Devemos acreditar inocentemente que os algoritmos destes provedores de conteúdos já estão eficientemente treinados?
Não, eles podem até estar treinados para desempenhar algumas tarefas de identificação automática, como é o caso do reconhecimento facial nas fotos do facebook; mas estas ações de marcação voluntária do tempo pelos próprios usuários ajudam a calibrar os algoritmos com a associação fidedigna de fotos versus datas.
Muitas vezes os sistemas são alimentados com dados imprecisos, pois as postagens dos usuários não seguem uma cronologia necessariamente correta. Daí, para modelos supervisionados de aprendizagem, este tipo de calibração é ótimo para aumentar a robustez destes sistemas de computação usados para o reconhecimento facial por progressão de idade.

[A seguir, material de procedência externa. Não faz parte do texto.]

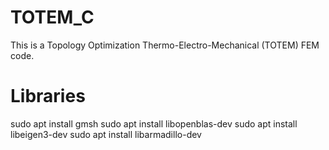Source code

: # TOTEM_C

This is a Topology Optimization Thermo-Electro-Mechanical (TOTEM) FEM code.

# Libraries
sudo apt install gmsh
sudo apt install libopenblas-dev
sudo apt install libeigen3-dev
sudo apt install libarmadillo-dev

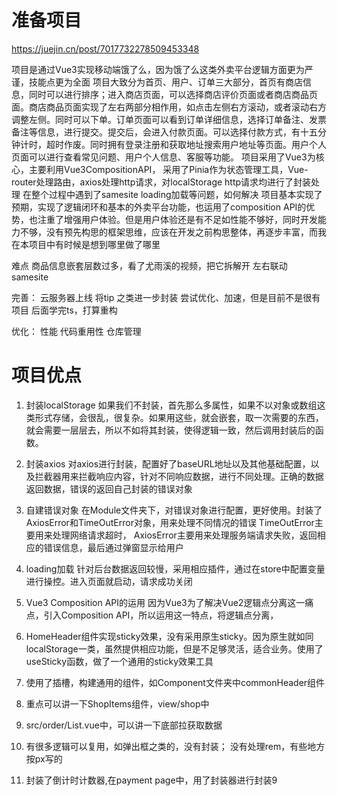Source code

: # 准备项目
https://juejin.cn/post/7017732278509453348

项目是通过Vue3实现移动端饿了么，因为饿了么这类外卖平台逻辑方面更为严谨，技能点更为全面
项目大致分为首页、用户、订单三大部分，首页有商店信息，同时可以进行排序；进入商店页面，可以选择商店评价页面或者商店商品页面。商店商品页面实现了左右两部分相作用，如点击左侧右方滚动，或者滚动右方调整左侧。同时可以下单。订单页面可以看到订单详细信息，选择订单备注、发票备注等信息，进行提交。提交后，会进入付款页面。可以选择付款方式，有十五分钟计时，超时作废。同时拥有登录注册和获取地址搜索用户地址等页面。用户个人页面可以进行查看常见问题、用户个人信息、客服等功能。
项目采用了Vue3为核心，主要利用Vue3CompositionAPI， 采用了Pinia作为状态管理工具，Vue-router处理路由，axios处理http请求，对localStorage http请求均进行了封装处理
在整个过程中遇到了samesite loading加载等问题，如何解决
项目基本实现了预期，实现了逻辑闭环和基本的外卖平台功能，也运用了composition API的优势，也注重了增强用户体验。但是用户体验还是有不足如性能不够好，同时开发能力不够，没有预先构思的框架思维，应该在开发之前构思整体，再逐步丰富，而我在本项目中有时候是想到哪里做了哪里

难点
商品信息嵌套层数过多，看了尤雨溪的视频，把它拆解开
左右联动
samesite

完善：
云服务器上线
将tip 之类进一步封装
尝试优化、加速，但是目前不是很有项目
后面学完ts，打算重构

优化：
性能
代码重用性
仓库管理


# 项目优点
1. 封装localStorage
如果我们不封装，首先那么多属性，如果不以对象或数组这类形式存储，会很乱，很复杂。如果用这些，就会嵌套，取一次需要的东西，就会需要一层层去，所以不如将其封装，使得逻辑一致，然后调用封装后的函数。

2. 封装axios
对axios进行封装，配置好了baseURL地址以及其他基础配置，以及拦截器用来拦截响应内容，针对不同响应数据，进行不同处理。正确的数据返回数据，错误的返回自己封装的错误对象

3. 自建错误对象
在Module文件夹下，对错误对象进行配置，更好使用。封装了AxiosError和TimeOutError对象，用来处理不同情况的错误
TimeOutError主要用来处理网络请求超时， AxiosError主要用来处理服务端请求失败，返回相应的错误信息，最后通过弹窗显示给用户

4. loading加载
针对后台数据返回较慢，采用相应插件，通过在store中配置变量进行操控。进入页面就启动，请求成功关闭

5. Vue3 Composition API的运用
因为Vue3为了解决Vue2逻辑点分离这一痛点，引入Composition API，所以运用这一特点，将逻辑点分离，

6. HomeHeader组件实现sticky效果，没有采用原生sticky。因为原生就如同localStorage一类，虽然提供相应功能，但是不足够灵活，适合业务。使用了useSticky函数，做了一个通用的sticky效果工具

7. 使用了插槽，构建通用的组件，如Component文件夹中commonHeader组件

8. 重点可以讲一下ShopItems组件，view/shop中

9. src/order/List.vue中，可以讲一下底部拉获取数据

10. 有很多逻辑可以复用，如弹出框之类的，没有封装；
没有处理rem，有些地方按px写的

11. 封装了倒计时计数器,在payment page中，用了封装器进行封装9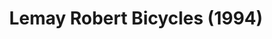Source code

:---
title: "Lemay Robert Bicycles (1994)"
url: /shawinigan/lemay-robert-bicycles-1994/
shop: bicycle
---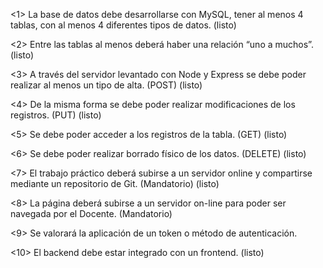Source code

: <1> La base de datos debe desarrollarse con MySQL, tener al menos 4 tablas, con al menos 4 diferentes tipos de datos. (listo)

<2> Entre las tablas al menos deberá haber una relación “uno a muchos”. (listo)

<3> A través del servidor levantado con Node y Express se debe poder realizar al menos un tipo de alta. (POST) (listo)

<4> De la misma forma se debe poder realizar modificaciones de los registros. (PUT) (listo)

<5> Se debe poder acceder a los registros de la tabla. (GET) (listo)

<6> Se debe poder realizar borrado físico de los datos. (DELETE) (listo)

<7> El trabajo práctico deberá subirse a un servidor online y compartirse mediante un repositorio de Git. (Mandatorio) (listo)

<8> La página deberá subirse a un servidor on-line para poder ser navegada por el Docente. (Mandatorio)

<9> Se valorará la aplicación de un token o método de autenticación.

<10> El backend debe estar integrado con un frontend. (listo)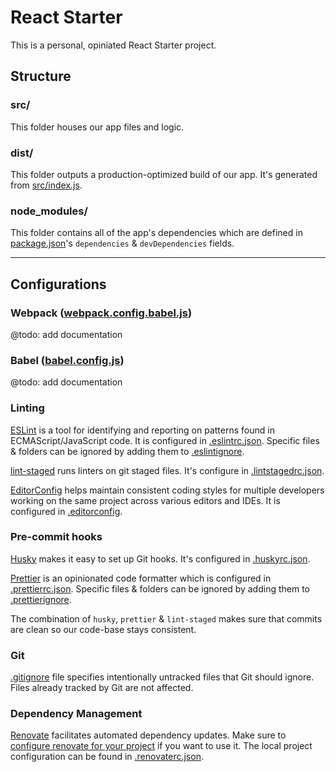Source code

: # React Starter

This is a personal, opiniated React Starter project.

## Structure

### src/

This folder houses our app files and logic.

### dist/

This folder outputs a production-optimized build of our app. It's generated from [src/index.js](src/index.js).

### node_modules/

This folder contains all of the app's dependencies which are defined in [package.json](package.json)'s `dependencies` & `devDependencies` fields.

---

## Configurations

### Webpack ([webpack.config.babel.js](webpack.config.babel.js))

@todo: add documentation

### Babel ([babel.config.js](babel.config.js))

@todo: add documentation

### Linting

[ESLint](http://eslint.org/) is a tool for identifying and reporting on patterns found in ECMAScript/JavaScript code. It is configured in [.eslintrc.json](.eslintrc.json). Specific files & folders can be ignored by adding them to [.eslintignore](.eslintignore).

[lint-staged](https://github.com/okonet/lint-staged) runs linters on git staged files. It's configure in [.lintstagedrc.json](.lintstagedrc.json).

[EditorConfig](.https://editorconfig.org/)
helps maintain consistent coding styles for multiple developers working on the same project across various editors and IDEs. It is configured in [.editorconfig](.editorconfig).

### Pre-commit hooks

[Husky](https://github.com/typicode/husky) makes it easy to set up Git hooks. It's configured in [.huskyrc.json](.huskyrc.json).

[Prettier](https://prettier.io/) is an opinionated code formatter which is configured in [.prettierrc.json](.prettierrc.json). Specific files & folders can be ignored by adding them to [.prettierignore](.prettierignore).

The combination of `husky`, `prettier` & `lint-staged` makes sure that commits are clean so our code-base stays consistent.

### Git

[.gitignore](.gitignore) file specifies intentionally untracked files that Git should ignore. Files already tracked by Git are not affected.

### Dependency Management

[Renovate](https://renovate.whitesourcesoftware.com/) facilitates automated dependency updates. Make sure to [configure renovate for your project](https://github.com/apps/renovate) if you want to use it. The local project configuration can be found in [.renovaterc.json](.renovaterc.json).
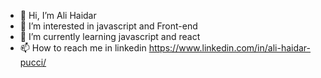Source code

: - 👋 Hi, I’m Ali Haidar
- 👀 I’m interested in javascript and Front-end
- 🌱 I’m currently learning javascript and react
- 📫 How to reach me in linkedin https://www.linkedin.com/in/ali-haidar-pucci/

Alguns sustentam a tese das nossas fotos já estarem organizadas e fáceis de ser encontradas na internet, por exemplo, no Google Fotos (https://photos.google.com) no qual suas fotos estão organizadas e podem ser pesquisadas de acordo com os lugares, os tempos e dentre outros parâmetros.
Esta assertiva é verdadeira para parte dos usuários da internet. Eu, Prof. Ivan Oliveira, fiel e assíduo usuário dos serviços do Google, só tenho três fotos neste supracitado serviço e furaria a veracidade desta afirmação.

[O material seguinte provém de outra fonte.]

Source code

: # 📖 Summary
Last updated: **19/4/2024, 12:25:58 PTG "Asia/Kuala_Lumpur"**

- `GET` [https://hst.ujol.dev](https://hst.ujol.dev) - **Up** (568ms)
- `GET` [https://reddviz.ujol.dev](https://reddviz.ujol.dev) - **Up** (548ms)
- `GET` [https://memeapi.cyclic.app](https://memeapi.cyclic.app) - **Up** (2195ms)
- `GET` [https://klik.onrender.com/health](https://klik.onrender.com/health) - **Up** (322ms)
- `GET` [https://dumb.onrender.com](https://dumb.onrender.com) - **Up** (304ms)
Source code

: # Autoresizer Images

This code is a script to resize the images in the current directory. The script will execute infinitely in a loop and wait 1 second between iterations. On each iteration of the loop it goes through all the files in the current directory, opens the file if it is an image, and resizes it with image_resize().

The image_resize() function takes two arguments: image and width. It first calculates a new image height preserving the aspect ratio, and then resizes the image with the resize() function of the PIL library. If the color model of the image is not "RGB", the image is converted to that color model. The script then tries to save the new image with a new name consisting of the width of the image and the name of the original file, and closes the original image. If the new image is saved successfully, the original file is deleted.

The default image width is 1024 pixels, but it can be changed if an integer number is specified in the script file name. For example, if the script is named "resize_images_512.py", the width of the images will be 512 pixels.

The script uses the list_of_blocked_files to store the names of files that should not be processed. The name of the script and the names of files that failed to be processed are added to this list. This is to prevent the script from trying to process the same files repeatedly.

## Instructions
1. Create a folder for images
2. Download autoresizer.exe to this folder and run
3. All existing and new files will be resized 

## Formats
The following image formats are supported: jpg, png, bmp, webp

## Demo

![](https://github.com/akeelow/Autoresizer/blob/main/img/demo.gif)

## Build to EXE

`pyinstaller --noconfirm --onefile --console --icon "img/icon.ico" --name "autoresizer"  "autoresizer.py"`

É importante ressaltar que existe um exército de internautas que não estão mapeados pelos serviços destes gigantes da internet e estas ações em massa ajudam a aperfeiçoar suas bases de dados.

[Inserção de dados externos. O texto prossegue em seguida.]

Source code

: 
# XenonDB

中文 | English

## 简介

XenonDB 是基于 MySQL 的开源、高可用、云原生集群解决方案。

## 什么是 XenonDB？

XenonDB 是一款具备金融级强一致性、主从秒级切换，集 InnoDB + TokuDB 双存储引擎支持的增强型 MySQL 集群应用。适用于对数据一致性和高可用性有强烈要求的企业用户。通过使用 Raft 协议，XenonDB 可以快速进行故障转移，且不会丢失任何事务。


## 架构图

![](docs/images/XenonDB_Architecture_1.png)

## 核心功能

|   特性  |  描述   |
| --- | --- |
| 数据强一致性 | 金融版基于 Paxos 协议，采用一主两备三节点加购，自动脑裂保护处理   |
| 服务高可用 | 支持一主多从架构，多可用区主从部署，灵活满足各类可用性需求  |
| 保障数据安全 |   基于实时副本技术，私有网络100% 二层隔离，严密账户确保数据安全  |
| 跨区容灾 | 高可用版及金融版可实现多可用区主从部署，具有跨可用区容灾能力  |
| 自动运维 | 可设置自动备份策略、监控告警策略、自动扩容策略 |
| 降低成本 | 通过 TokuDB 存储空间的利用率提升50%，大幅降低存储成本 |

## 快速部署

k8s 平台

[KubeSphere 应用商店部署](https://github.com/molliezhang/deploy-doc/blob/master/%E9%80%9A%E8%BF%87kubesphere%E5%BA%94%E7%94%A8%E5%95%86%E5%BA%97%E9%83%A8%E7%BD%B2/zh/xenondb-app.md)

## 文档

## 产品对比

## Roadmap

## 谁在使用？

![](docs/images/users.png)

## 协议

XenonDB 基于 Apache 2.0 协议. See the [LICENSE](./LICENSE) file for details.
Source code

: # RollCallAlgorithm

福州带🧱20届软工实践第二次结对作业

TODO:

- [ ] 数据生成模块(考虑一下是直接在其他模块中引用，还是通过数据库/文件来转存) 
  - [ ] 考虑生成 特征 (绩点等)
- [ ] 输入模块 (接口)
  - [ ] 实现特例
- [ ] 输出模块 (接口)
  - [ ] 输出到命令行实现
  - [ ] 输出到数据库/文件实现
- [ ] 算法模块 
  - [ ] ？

É, ciberamig@s, com ou sem participação nestas correntes, todos estão sob o olho mágico das gigantes dos conteúdos.
Outra questão importante é a existência de filtros nas fotos que dificultam os sistemas de reconhecimento facial na atualidade, por isso a inserção de dados voluntariamente com marcação de tempo ajuda a tornar o processo de aprendizagem mais eficiente, apesar de já extremamente robusto. Fico sempre desconfiado com estas ações que são bem legais e viralizam com uma velocidade incrível.
Não podemos deixar de destacar alguns aspectos positivos e negativos sobre o treinamento destes algoritmos de reconhecimento facial por progressão de idade. As aplicações benéficas à sociedade são, por exemplo: (i) aplicação de reconhecimento facial para encontrar crianças desaparecidas e (ii) aumento da segurança das cidades com a identificação de criminosos e compartilhamentos/integração de bancos de dados; porém, existem aplicações desfavoráveis à cidadania, por exemplo: (i) seus dados poderiam ser vendidos para empresas de seguros e planos de saúde com a identificação de envelhecimento precoce e outras patologias identificáveis por técnicas de reconhecimento padrão (e.g. câncer de pele) e (ii) abertura para a invasão da privacidade dos cidadãos com a violação de suas preferências compartilhadas com terceiros.
Sem dúvidas, é um tema bem interessante, que muitas vezes passa invisível na timeline, e encontram-se diversas aplicações das invasões de privacidade aos sistemas de governança das cidades.
Não podemos demonizar a tecnologia ou reforçar o discurso do cumprimento de uma profecia apocalíptica, pois existe um potencial dos algoritmos de reconhecimento facial para fazer o bem, por exemplo, no ano passado, 2018, foram encontradas cerca de 3.000 crianças desaparecidas, em apenas quatro dias em Nova Deli, na Índia, por meio do rastreamento feito através de um novo sistema usando estas técnicas de reconhecimento facial.
Cumpre destacar a importância desta polêmica em pautar as questões da privacidade na internet, sobretudo pela existência da Lei Geral de Proteção de Dados Pessoais, Lei nº 13.709, de 14 de agosto de 2018, que entrou em vigor no ano passado e finalmente fará (em tese) o Brasil ter uma legislação específica para proteger as informações dos cidadãos.
Por esta razão, é preciso que os internautas tenham um letramento digital mínimo para uma navegação segura nos tenebrosos oceanos digitais.